Meet Your Emotional Alarm System
If you’ve ever had a moment where you thought, “Why am I reacting like this?”—this information is for you!
I know it works because I use it! Hi, I’m Terri and I’m glad you’re here!
A lot of people assume big emotions mean they’re “too sensitive” or “too dramatic.” In reality, many of us are walking around with an emotional alarm system that’s doing exactly what it was designed to do: detect threat and protect you. The issue isn’t that your emotions are wrong. It’s that your alarm system may be more easily triggered, more intense once it’s activated, and slower to settle, especially if you grew up in an environment that didn’t understand how your nervous system works.
The Big Idea
In this video, you’ll learn a simple framework that helps explain emotional overwhelm without shame:
1) Low Threshold: Your alarm goes off quickly—sometimes from things other people brush off.
2) High Intensity: Once it’s on, it ramps up fast. Your body and mind shift into full “something’s wrong” mode.
3) Slow Return: Even after the moment passes, it can take a while to feel steady again.
That cycle can be exhausting. And it often gets worse when the world responds with messages like:
“You’re overreacting.”
“Calm down.”
“It’s not a big deal.”
Those responses don’t calm the nervous system. They usually make it feel more alone, more unsafe, and more stuck.

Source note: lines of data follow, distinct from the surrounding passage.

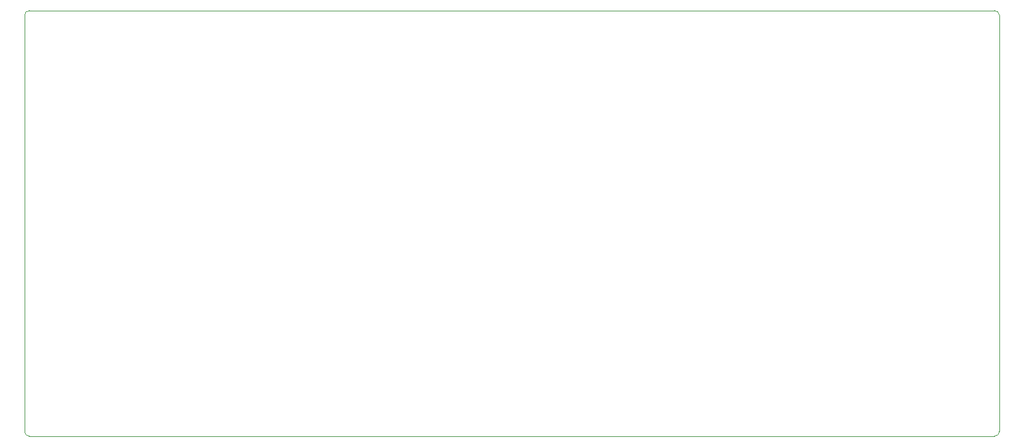
<source format=gbr>
G04 #@! TF.GenerationSoftware,KiCad,Pcbnew,5.1.4*
G04 #@! TF.CreationDate,2019-08-29T18:54:14+02:00*
G04 #@! TF.ProjectId,NixieClock,4e697869-6543-46c6-9f63-6b2e6b696361,rev?*
G04 #@! TF.SameCoordinates,Original*
G04 #@! TF.FileFunction,Profile,NP*
%FSLAX46Y46*%
G04 Gerber Fmt 4.6, Leading zero omitted, Abs format (unit mm)*
G04 Created by KiCad (PCBNEW 5.1.4) date 2019-08-29 18:54:14*
%MOMM*%
%LPD*%
G04 APERTURE LIST*
%ADD10C,0.050000*%
G04 APERTURE END LIST*
D10*
X36322000Y-173957000D02*
X165862000Y-173957000D01*
X36322000Y-173957000D02*
G75*
G02X35687000Y-173322000I0J635000D01*
G01*
X35687000Y-117442000D02*
G75*
G02X36322000Y-116807000I635000J0D01*
G01*
X166497000Y-173322000D02*
G75*
G02X165862000Y-173957000I-635000J0D01*
G01*
X165862000Y-116807000D02*
G75*
G02X166497000Y-117442000I0J-635000D01*
G01*
X165862000Y-116807000D02*
X36322000Y-116807000D01*
X166497000Y-173322000D02*
X166497000Y-117442000D01*
X35687000Y-117442000D02*
X35687000Y-173322000D01*
M02*

</source>
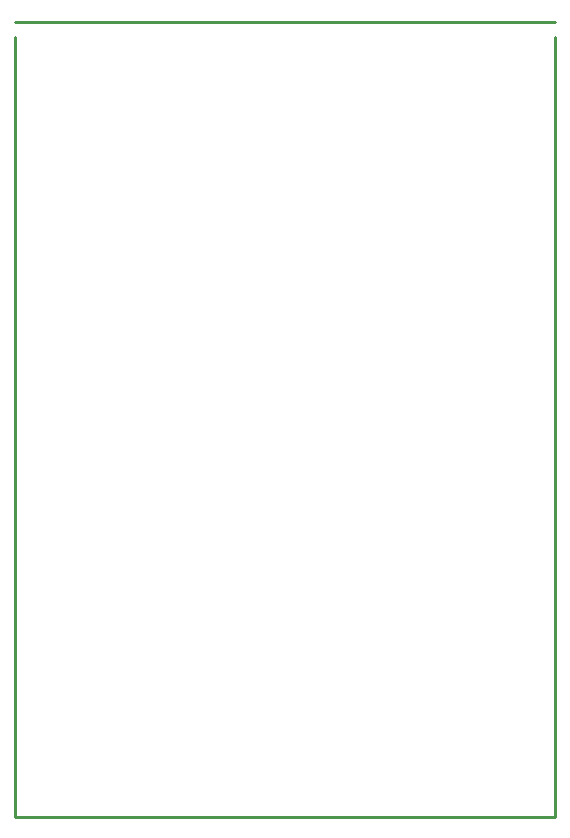
<source format=gm1>
G04 Layer_Color=16711935*
%FSLAX24Y24*%
%MOIN*%
G70*
G01*
G75*
%ADD29C,0.0100*%
G54D29*
X9000Y-13000D02*
Y13000D01*
X-9000Y-13000D02*
X9000D01*
X-9000D02*
Y13000D01*
Y13500D02*
X9000D01*
M02*

</source>
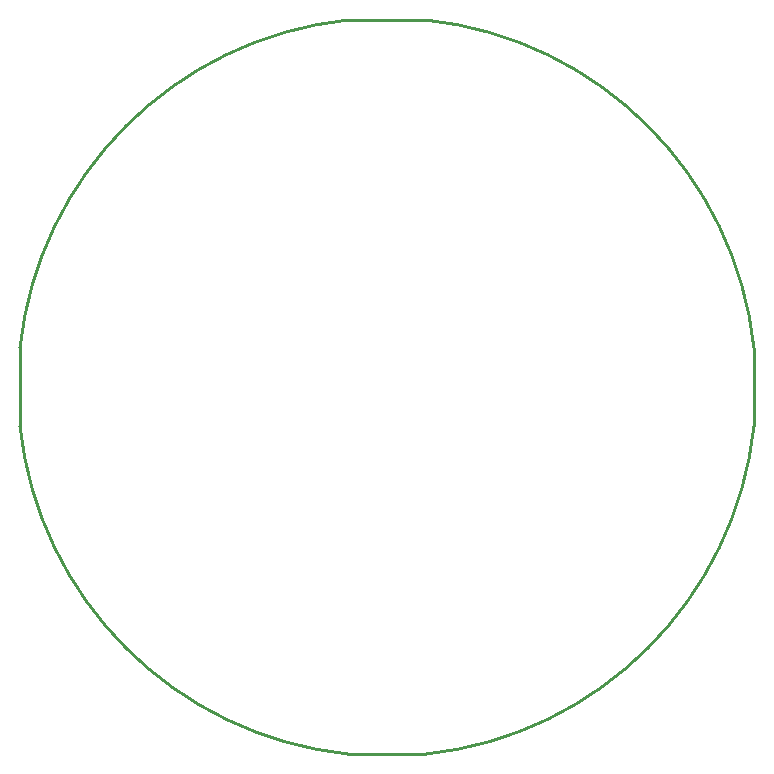
<source format=gm1>
G04 Layer_Color=16711935*
%FSLAX25Y25*%
%MOIN*%
G70*
G01*
G75*
%ADD36C,0.01000*%
D36*
X122344Y12993D02*
G03*
X12993Y122344I-122344J-12993D01*
G01*
Y-122344D02*
G03*
X122344Y-12993I-12993J122344D01*
G01*
X-12993Y122344D02*
G03*
X-122344Y12993I12993J-122344D01*
G01*
Y-12993D02*
G03*
X-12993Y-122344I122344J12993D01*
G01*
X-12992Y122343D02*
X12992D01*
X-12992Y-122343D02*
X12992D01*
X-122343Y-12992D02*
Y12992D01*
X122343Y-12992D02*
Y12992D01*
M02*

</source>
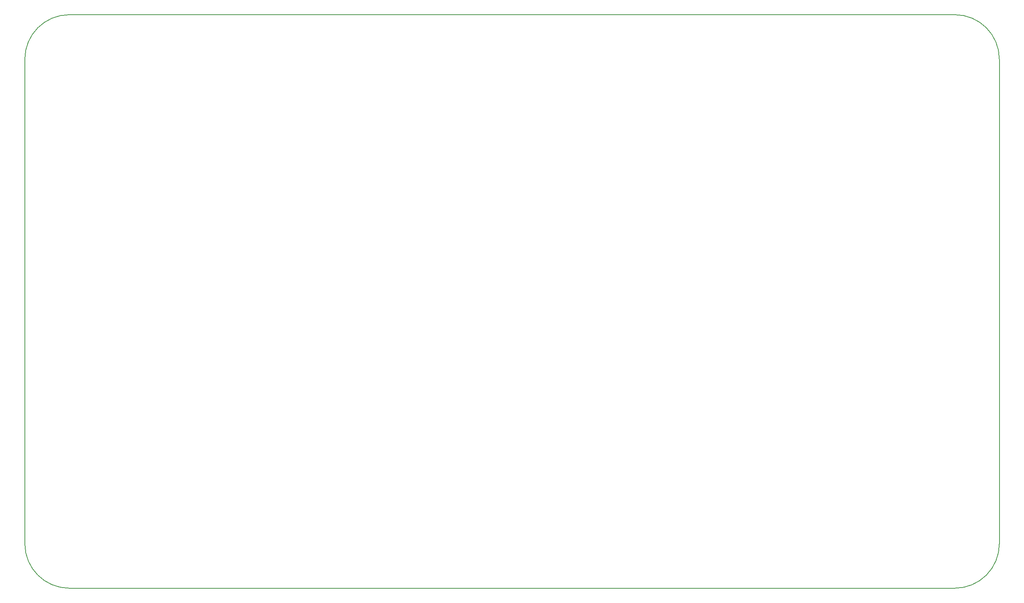
<source format=gbr>
G04 #@! TF.GenerationSoftware,KiCad,Pcbnew,5.1.5+dfsg1-2build2*
G04 #@! TF.CreationDate,2020-06-17T17:05:19-04:00*
G04 #@! TF.ProjectId,gantry-controller-prototype-DUE,67616e74-7279-42d6-936f-6e74726f6c6c,rev?*
G04 #@! TF.SameCoordinates,Original*
G04 #@! TF.FileFunction,Other,User*
%FSLAX46Y46*%
G04 Gerber Fmt 4.6, Leading zero omitted, Abs format (unit mm)*
G04 Created by KiCad (PCBNEW 5.1.5+dfsg1-2build2) date 2020-06-17 17:05:19*
%MOMM*%
%LPD*%
G04 APERTURE LIST*
%ADD10C,0.200000*%
G04 APERTURE END LIST*
D10*
X259500000Y-154500000D02*
G75*
G02X249500000Y-164500000I-10000000J0D01*
G01*
X249500000Y-164500000D02*
X50499999Y-164500000D01*
X50499999Y-164500000D02*
G75*
G02X40499999Y-154500000I0J10000000D01*
G01*
X40500000Y-154500000D02*
X40499999Y-45500000D01*
X40499998Y-45500000D02*
G75*
G02X50499999Y-35499999I10000001J0D01*
G01*
X50499999Y-35499999D02*
X249500000Y-35499999D01*
X249500000Y-35500000D02*
G75*
G02X259500000Y-45500000I0J-10000000D01*
G01*
X259500000Y-45500000D02*
X259500000Y-154500000D01*
M02*

</source>
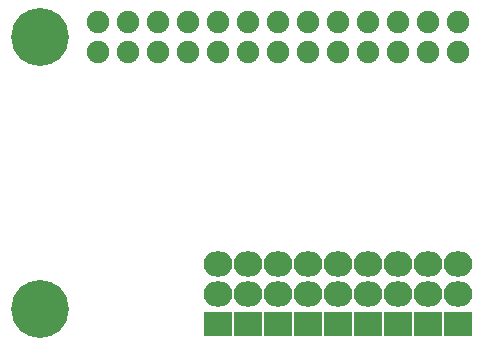
<source format=gbs>
G04 #@! TF.FileFunction,Soldermask,Bot*
%FSLAX46Y46*%
G04 Gerber Fmt 4.6, Leading zero omitted, Abs format (unit mm)*
G04 Created by KiCad (PCBNEW 4.0.0-stable) date Tuesday, March 22, 2016 'PMt' 06:17:10 PM*
%MOMM*%
G01*
G04 APERTURE LIST*
%ADD10C,0.100000*%
%ADD11C,4.900000*%
%ADD12C,1.900000*%
%ADD13R,2.432000X2.127200*%
%ADD14O,2.432000X2.127200*%
G04 APERTURE END LIST*
D10*
D11*
X3500000Y26500000D03*
X3500000Y3500000D03*
D12*
X8370000Y25230000D03*
X8370000Y27770000D03*
X10910000Y25230000D03*
X13450000Y25230000D03*
X15990000Y25230000D03*
X18530000Y25230000D03*
X21070000Y25230000D03*
X23610000Y25230000D03*
X26150000Y25230000D03*
X28690000Y25230000D03*
X31230000Y25230000D03*
X33770000Y25230000D03*
X36310000Y25230000D03*
X38850000Y25230000D03*
X10910000Y27770000D03*
X13450000Y27770000D03*
X15990000Y27770000D03*
X18530000Y27770000D03*
X21070000Y27770000D03*
X23610000Y27770000D03*
X26150000Y27770000D03*
X28690000Y27770000D03*
X31230000Y27770000D03*
X33770000Y27770000D03*
X36310000Y27770000D03*
X38850000Y27770000D03*
D13*
X18530000Y2200000D03*
D14*
X18530000Y4740000D03*
X18530000Y7280000D03*
D13*
X21070000Y2200000D03*
D14*
X21070000Y4740000D03*
X21070000Y7280000D03*
D13*
X23610000Y2200000D03*
D14*
X23610000Y4740000D03*
X23610000Y7280000D03*
D13*
X26150000Y2200000D03*
D14*
X26150000Y4740000D03*
X26150000Y7280000D03*
D13*
X28690000Y2200000D03*
D14*
X28690000Y4740000D03*
X28690000Y7280000D03*
D13*
X31230000Y2200000D03*
D14*
X31230000Y4740000D03*
X31230000Y7280000D03*
D13*
X33770000Y2200000D03*
D14*
X33770000Y4740000D03*
X33770000Y7280000D03*
D13*
X36310000Y2200000D03*
D14*
X36310000Y4740000D03*
X36310000Y7280000D03*
D13*
X38850000Y2200000D03*
D14*
X38850000Y4740000D03*
X38850000Y7280000D03*
M02*

</source>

What This Information Will Help You Do
By the end of this program, you’ll be able to:
Recognize when your alarm system has been triggered (before you spiral)
Understand why your reaction makes sense (even if you don’t like it)
Start replacing self-criticism with self-validation
Practice a short, repeatable script that helps you calm and recover faster
Your First Tool: The Self-Validation Script
As you watch the video, listen for these four steps. This is the foundation skill for the rest of the program:
Name the emotion (What am I feeling?)
Name the source (“My alarm system is activated.”)
Find the logic (Why would this feel threatening right now?)
Normalize it (Given my wiring + my history, this response tracks.)
You’re not trying to “talk yourself out” of emotions. You’re showing your nervous system that someone is paying attention—and that’s where change starts.
Use The Feelings Wheel!
Quick Reflection (30 seconds)
Before you hit play, answer this in your head (or jot it down):
When I get emotionally activated, which part is hardest for me: triggered easily, intensity, or calming down afterward?
That answer will help you know what to focus on most as you go through the program.